Screams were not such an unusual thing at the vampire nest, but since this one came in the middle of an important social occasion, it attracted universal attention. Every head whipped around to look east, to the wing occupied on the ground floor by the kitchen.
“Don’t move,” called Joaquin, to stem the surge of the crowd in the direction of the commotion. Somewhat to Dahlia’s surprise, everyone obeyed him. She found that interesting.
Even more interesting was the fact that Joaquin searched the crowd until his eyes met hers. “Dahlia,” he said, in lightly accented English, “take Katamori with you and find out what’s happened.” Katamori had been something of a policeman a couple of centuries ago.
Dahlia had to work to keep her face expressionless. “Yes, Sheriff,” she said, and jerked her head at Matsuda Katamori, a vampire who had an apartment near Little Japan. Katamori, who appeared just as surprised as Dahlia at being singled out, immediately glided to her side. They moved quickly to the door to the passage leading to the mansion’s kitchen.
It wasn’t a wide space, and the carpet had been installed to deaden sound, not to beautify. Both the vampires were alert as they moved silently down the passage to the kitchen. The swinging door had been propped open.

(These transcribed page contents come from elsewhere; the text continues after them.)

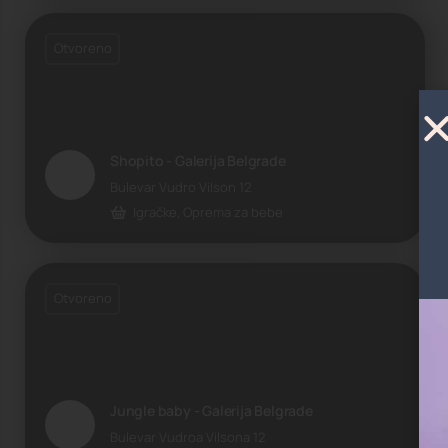
Otvoreno
Shopito - Galerija Belgrade
Bulevar Vudro Vilson 12
Igračke, Oprema za bebe
Otvoreno
Jungle baby - Galerija Belgrade
Bulevar Vudroa Vilsona 12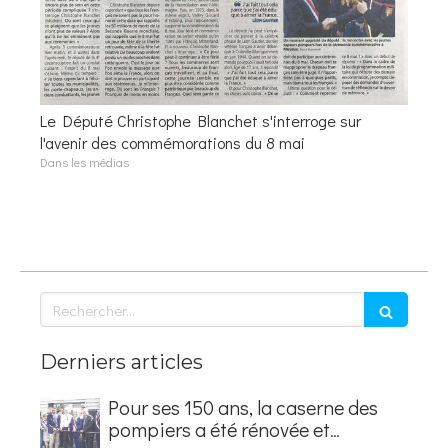
Le Député Christophe Blanchet s'interroge sur
l'avenir des commémorations du 8 mai
Dans les médias
Rechercher
Derniers articles
Pour ses 150 ans, la caserne des
pompiers a été rénovée et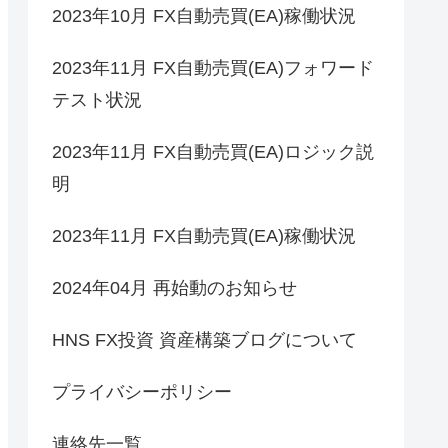
2023年10月 FX自動売買(EA)稼働状況
2023年11月 FX自動売買(EA)フォワード
テスト状況
2023年11月 FX自動売買(EA)ロジック説
明
2023年11月 FX自動売買(EA)稼働状況
2024年04月 再始動のお知らせ
HNS FX投資 資産構築ブログについて
プライバシーポリシー
連絡先一覧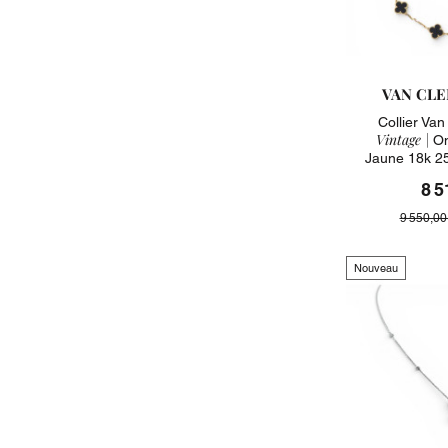
VAN CLE
Collier Va
Vintage |
On
Jaune 18k 2
8 5
9 550,00
Nouveau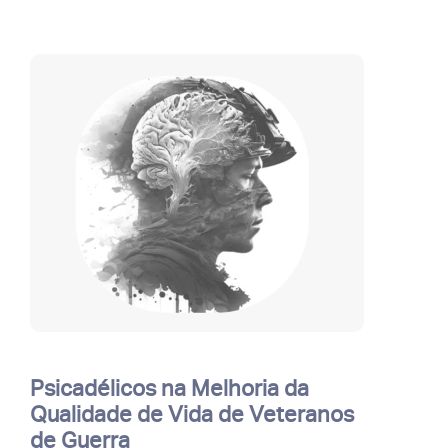
Psicadélicos na Melhoria da
Qualidade de Vida de Veteranos
de Guerra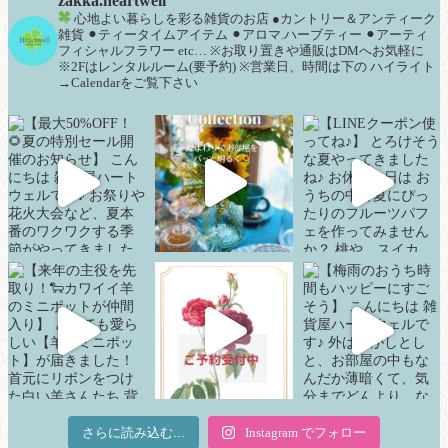
zakka.heartwell
心地よい暮らしを彩る雑貨のお店
●カントリー＆アンティーク
雑貨
⚫︎ティータイムアイテム
⚫︎アロマ.ハーブティー
⚫︎アーティ
フィシャルフラワー
etc…
※お取り置きや通販はDMへお気軽に
※2Fはレンタルルーム(要予約)
※営業日、時間は下の
ハイライト
→Calendarをご覧下さい
さらに読み込む...
Instagram でフォロー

When the mansion had been built in the early 1900s, the builder could not have imagined that the kitchen would be used by non-eaters. The white tile floors and the huge fixtures had been maintained, even updated, once or twice during the century that had passed. When Cedric had bought the mansion at a bargain price (glamour had been involved), he’d left the kitchen as though it would still be needed to prepare a banquet. Normally, the stainless steel fixtures shone in the overhead lights suspended from the high ceiling.
Now the stainless steel was splashed with red. The smell of blood was overwhelming.

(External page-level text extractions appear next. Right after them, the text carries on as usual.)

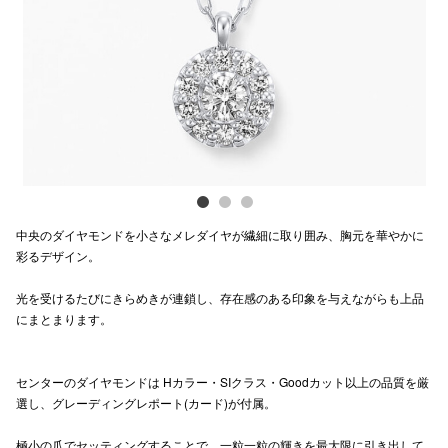
Previous
Next
電話でお
公式SNS
企業情報
お問い合わせ
中央のダイヤモンドを小さなメレダイヤが繊細に取り囲み、胸元を華やかに
プライバシー
彩るデザイン。
利用規約
光を受けるたびにきらめきが連鎖し、存在感のある印象を与えながらも上品
にまとまります。
ソーシャルメ
センターのダイヤモンドは Hカラー・SIクラス・Goodカット以上の品質を厳
選し、グレーディングレポート(カード)が付属。
秋田オ
極小の爪でセッティングすることで、一粒一粒の輝きを最大限に引き出して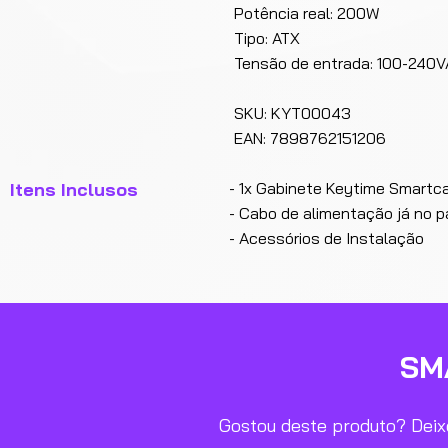
Potência real: 200W
Tipo: ATX
Tensão de entrada: 100-240V
SKU: KYT00043
EAN: 7898762151206
Itens Inclusos
- 1x Gabinete Keytime Smartc
- Cabo de alimentação já no pa
- Acessórios de Instalação
SM
Gostou deste produto? Deixe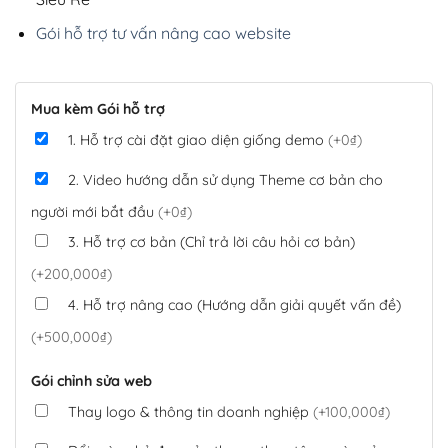
Gói hỗ trợ tư vấn nâng cao website
Mua kèm Gói hỗ trợ
1. Hỗ trợ cài đặt giao diện giống demo
(+0₫)
2. Video hướng dẫn sử dụng Theme cơ bản cho
người mới bắt đầu
(+0₫)
3. Hỗ trợ cơ bản (Chỉ trả lời câu hỏi cơ bản)
(+200,000₫)
4. Hỗ trợ nâng cao (Hướng dẫn giải quyết vấn đề)
(+500,000₫)
Gói chỉnh sửa web
Thay logo & thông tin doanh nghiệp
(+100,000₫)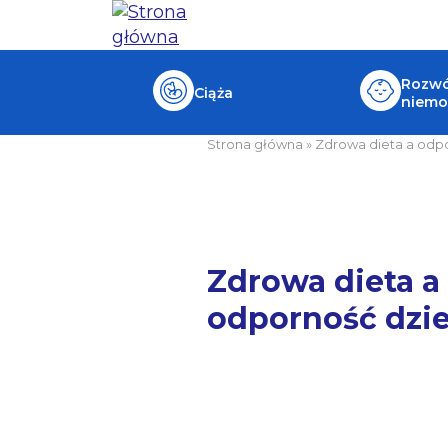
Rozwój
Ciąża
niemo
Strona główna
»
Zdrowa dieta a odp
Zdrowa dieta a
odporność dzi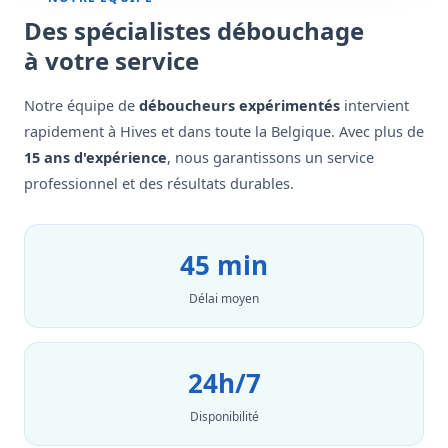
Des spécialistes débouchage
à votre service
Notre équipe de
déboucheurs expérimentés
intervient
rapidement à Hives et dans toute la Belgique. Avec plus de
15 ans d'expérience
, nous garantissons un service
professionnel et des résultats durables.
45 min
Délai moyen
24h/7
Disponibilité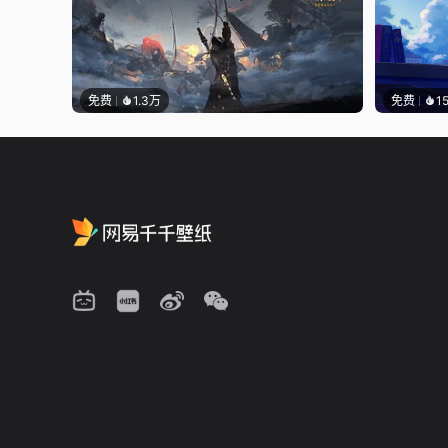
免费
1.3万
免费
1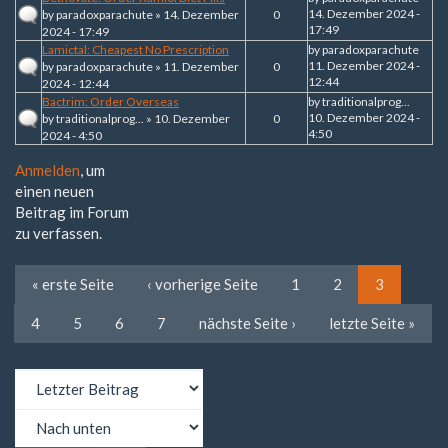
14. Dezember 2024 -
by
paradoxparachute
» 14. Dezember
0
17:49
2024 - 17:49
Lamictal: Cheapest No Prescription
by
paradoxparachute
11. Dezember 2024 -
by
paradoxparachute
» 11. Dezember
0
12:44
2024 - 12:44
Bactrim: Order Overseas
by
traditionalprog...
10. Dezember 2024 -
by
traditionalprog...
» 10. Dezember
0
4:50
2024 - 4:50
Anmelden
, um
einen neuen
Beitrag im Forum
zu verfassen.
« erste Seite
‹ vorherige Seite
1
2
3
4
5
6
7
nächste Seite ›
letzte Seite »
Sortieren
nach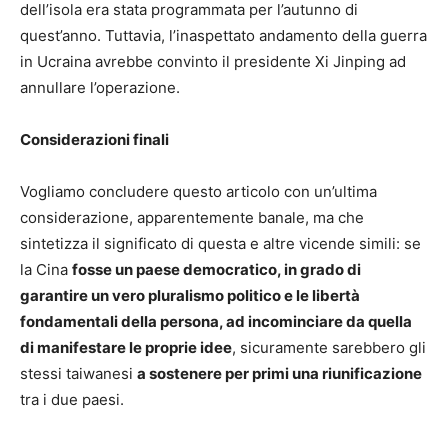
dell’isola era stata programmata per l’autunno di
quest’anno. Tuttavia, l’inaspettato andamento della guerra
in Ucraina avrebbe convinto il presidente Xi Jinping ad
annullare l’operazione.
Considerazioni finali
Vogliamo concludere questo articolo con un’ultima
considerazione, apparentemente banale, ma che
sintetizza il significato di questa e altre vicende simili: se
la Cina
fosse un paese democratico, in grado di
garantire un vero pluralismo politico e le libertà
fondamentali della persona, ad incominciare da quella
di manifestare le proprie idee
, sicuramente sarebbero gli
stessi taiwanesi
a sostenere per primi una riunificazione
tra i due paesi.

From where they stood just inside the doorway, Dahlia and Katamori couldn’t see the body because of the long wooden table running down the middle of the room, but a body was undoubtedly there. The only thing living in the kitchen was one of the half-demons, a skinny girl Dahlia hadn’t met before. The girl was standing absolutely still, very close to the corpse, if Dahlia’s nose was accurate, and her hands were up in the air. Smart.
Dahlia enjoyed the smell of blood, but she preferred her blood to be fresh and its source living, as did every vampire but the rare pervert. Once the blood had been out of the living body for more than a couple of minutes, it lost much of its enticing smell, at least to Dahlia’s nose. From the delicate twitch of Katamori’s nostrils, he felt much the same.